### Task description:
Copy exactly the lines from the beginning of the data down to and including the line holding "right elbow: (576, 604)", without any pictures.

-- Exercise data follows --

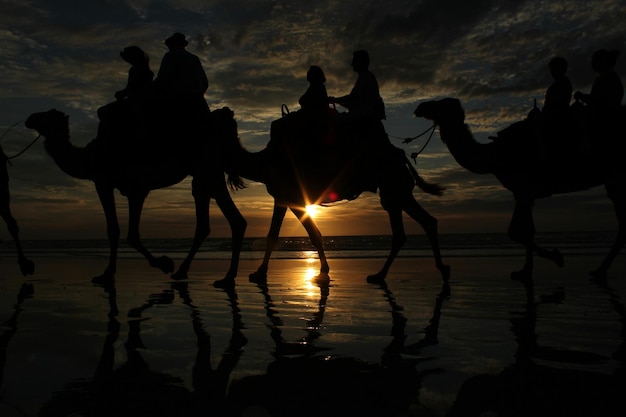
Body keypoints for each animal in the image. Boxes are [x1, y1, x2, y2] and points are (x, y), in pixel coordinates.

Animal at [25, 106, 247, 282]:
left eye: (48, 115)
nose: (29, 118)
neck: (88, 158)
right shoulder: (127, 188)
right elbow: (124, 231)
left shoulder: (118, 185)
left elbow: (121, 231)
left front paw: (158, 264)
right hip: (209, 172)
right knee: (225, 220)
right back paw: (211, 275)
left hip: (206, 169)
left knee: (219, 220)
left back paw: (211, 275)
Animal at [412, 97, 620, 280]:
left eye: (440, 104)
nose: (420, 107)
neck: (493, 157)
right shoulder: (524, 193)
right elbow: (527, 229)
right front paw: (525, 271)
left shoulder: (523, 189)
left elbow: (516, 231)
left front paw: (555, 257)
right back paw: (600, 269)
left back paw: (600, 269)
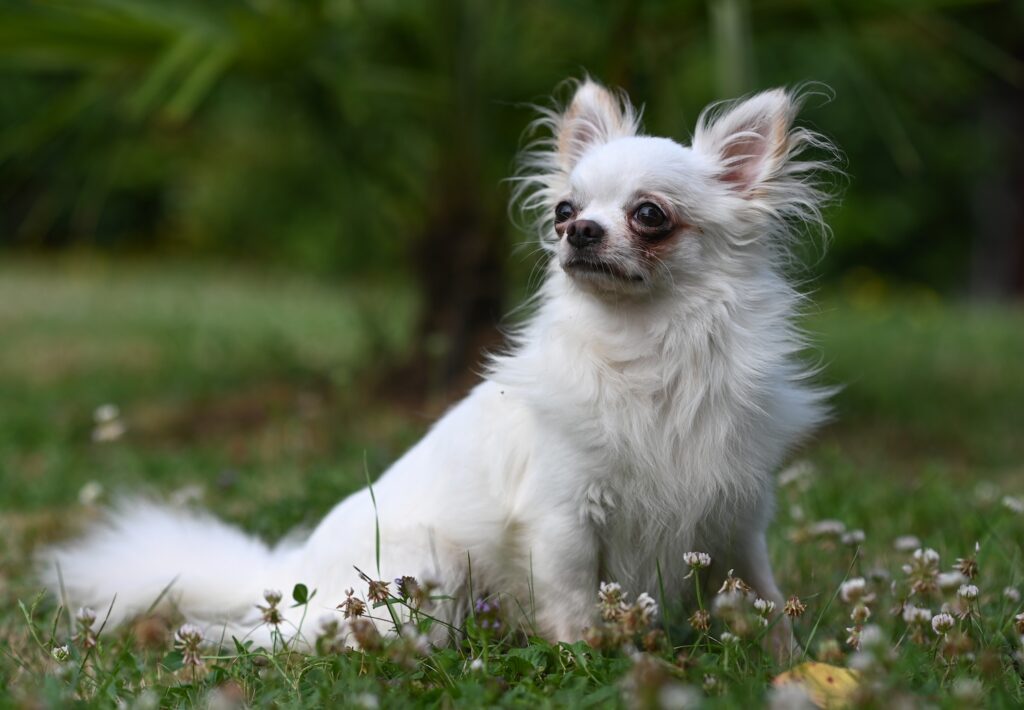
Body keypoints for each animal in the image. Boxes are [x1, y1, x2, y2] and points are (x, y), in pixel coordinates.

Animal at [44, 78, 835, 651]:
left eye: (649, 215)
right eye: (563, 209)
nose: (577, 231)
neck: (648, 348)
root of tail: (292, 575)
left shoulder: (736, 521)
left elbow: (764, 600)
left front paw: (788, 664)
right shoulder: (564, 518)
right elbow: (576, 604)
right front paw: (591, 660)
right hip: (431, 566)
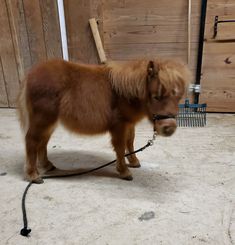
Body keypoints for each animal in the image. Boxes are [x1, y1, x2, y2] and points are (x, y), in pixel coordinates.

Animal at [18, 58, 191, 183]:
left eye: (178, 97)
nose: (168, 128)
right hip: (42, 119)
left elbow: (130, 142)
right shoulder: (119, 125)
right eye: (156, 96)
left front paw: (134, 161)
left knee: (42, 142)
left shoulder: (129, 124)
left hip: (50, 122)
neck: (124, 93)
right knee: (32, 141)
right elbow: (120, 147)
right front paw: (124, 171)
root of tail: (31, 74)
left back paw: (47, 166)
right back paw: (33, 175)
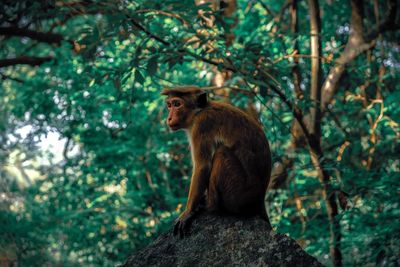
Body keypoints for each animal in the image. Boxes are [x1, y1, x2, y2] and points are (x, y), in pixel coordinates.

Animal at [162, 85, 272, 237]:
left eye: (177, 104)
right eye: (169, 105)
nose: (169, 118)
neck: (199, 112)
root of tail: (260, 198)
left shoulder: (201, 125)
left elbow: (202, 166)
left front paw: (188, 211)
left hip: (238, 193)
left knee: (221, 153)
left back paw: (210, 205)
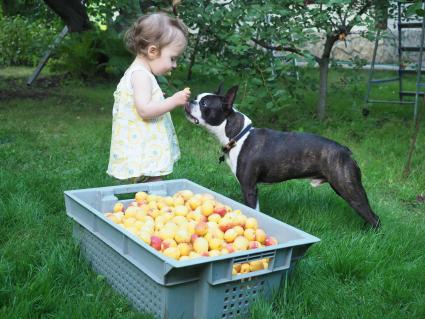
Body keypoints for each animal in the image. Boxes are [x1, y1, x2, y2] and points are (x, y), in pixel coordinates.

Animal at [184, 84, 380, 230]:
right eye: (197, 97)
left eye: (204, 104)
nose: (190, 100)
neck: (237, 135)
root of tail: (346, 150)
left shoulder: (249, 188)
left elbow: (253, 209)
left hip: (348, 188)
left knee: (374, 217)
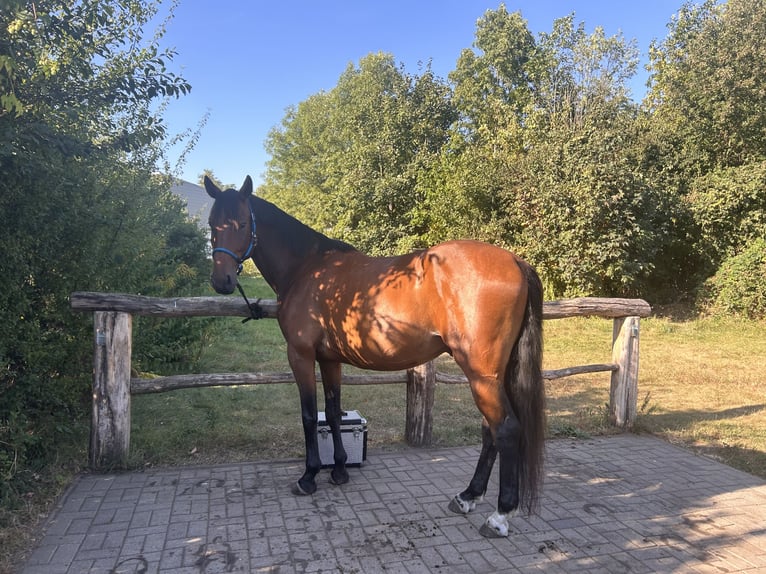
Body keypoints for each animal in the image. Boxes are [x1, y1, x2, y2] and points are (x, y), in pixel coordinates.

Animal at [204, 176, 544, 540]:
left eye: (241, 223)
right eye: (211, 224)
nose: (221, 281)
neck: (308, 268)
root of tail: (516, 262)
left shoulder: (301, 355)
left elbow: (309, 416)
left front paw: (309, 477)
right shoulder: (330, 359)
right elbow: (333, 412)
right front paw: (339, 470)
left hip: (481, 374)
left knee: (505, 429)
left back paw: (499, 516)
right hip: (494, 375)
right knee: (489, 430)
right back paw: (467, 496)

-- Exercise data concluded --

### Task response:
Body keypoints for each animal in the image. Boxes are [x1, y1, x2, y2] and points are (x, y), in pixel coordinates.

Animal at [25, 106, 247, 282]:
left eye: (48, 115)
nose: (29, 118)
neck: (88, 158)
right shoulder: (127, 188)
right elbow: (124, 231)
left shoulder: (118, 185)
left elbow: (121, 231)
left front paw: (158, 264)
right hip: (209, 172)
right knee: (225, 220)
right back paw: (211, 275)
left hip: (206, 169)
left knee: (219, 220)
left back paw: (211, 275)
Animal at [412, 97, 620, 280]:
left eye: (440, 104)
nose: (420, 107)
neck: (493, 157)
right shoulder: (524, 193)
right elbow: (527, 229)
right front paw: (525, 271)
left shoulder: (523, 189)
left elbow: (516, 231)
left front paw: (555, 257)
right back paw: (600, 269)
left back paw: (600, 269)
Body keypoints for each animal in the image. Boxes are [x1, y1, x2, y2] and points are (x, y), in pixel coordinates.

Animal at [44, 78, 835, 651]:
left eye: (649, 215)
right eye: (563, 209)
nose: (577, 231)
neck: (648, 348)
root of tail: (292, 575)
left shoulder: (736, 521)
left elbow: (764, 600)
left front paw: (788, 664)
right shoulder: (564, 518)
right elbow: (576, 604)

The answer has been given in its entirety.